Inerrancy and Scissors

Walter: Even the most fundamentalist of Protestant inerrantists approach the bible like it is a buffet from which they take what they want or need and leave the rest on the table. The truth is that most believers are mentally snipping out sections of the bible that they find hard to believe or morally distasteful. Did Jonah really live three days in the belly of a fish? No, that's just crazy. Did our heavenly Father really order the brutal deaths of women and children? That can't be right.


If you are an "errantist," then in reality you are implicitly doing the same thing Jefferson did overtly with a pair of scissors.

I think Christians would say that even parts that are not taken in a purely literal way are edifying and do have a role in God's inspired message. So they aren't snipping them out exactly, but they are assigning somewhat of a different role to them within the framework of a broadly inspired Scripture, even where the narrow content is, strictly speaking, incorrect.

I think even people who would say they believe in inerrancy do this.

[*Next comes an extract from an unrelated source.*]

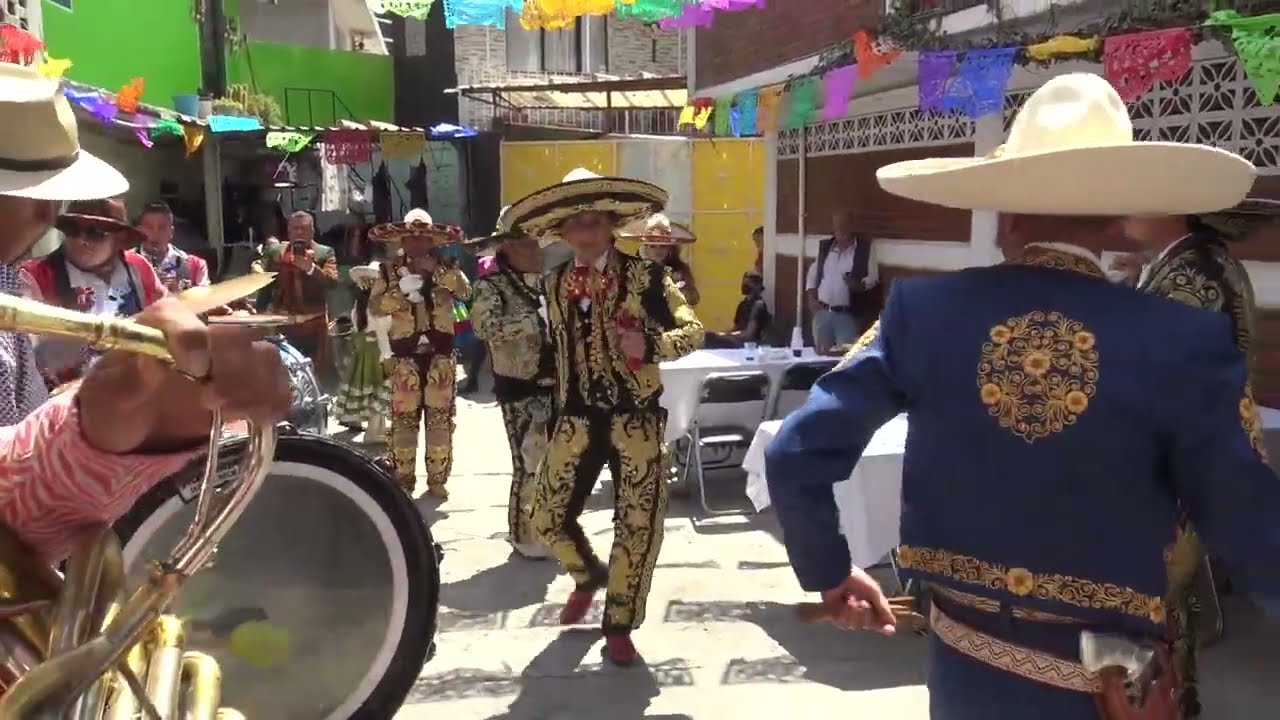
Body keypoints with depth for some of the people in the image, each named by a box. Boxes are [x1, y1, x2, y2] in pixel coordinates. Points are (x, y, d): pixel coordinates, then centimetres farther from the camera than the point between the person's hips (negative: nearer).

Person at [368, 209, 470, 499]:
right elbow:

One example of this would be the message of some portions of Deuteronomy and the Wisdom literature that, in the course of earthly life (and there is no robust belief in heaven or hell through most of the OT), that righteousness is rewarded and evil punished on earth. If there's a God then something like this has to be true, but if you restrict your vision to earthly life, it looks pretty obviously false, as books like Job forcefully point out. Narrowly speaking, you can't say "God said it, I believe it, that settles it", and yet it is part of a message which, taken as a whole, is thought to be inspired.

Interestingly enough, debunkers of Christianity really rely on the sort of "inerrancy-or-chaos" argument used by fundamentalists against compromising inerrancy. In his chapter on Ancient Near Eastern cosmology in The Christian Delusion, Ed Babinski lays out the prescientific cosmology of the Old Testament. What of course is going to be the reaction from just about anybody except the AIG crowd, is to ask why we should expect God to give us lots of good science lessons and straighten out our cosmology in inspiring the Bible.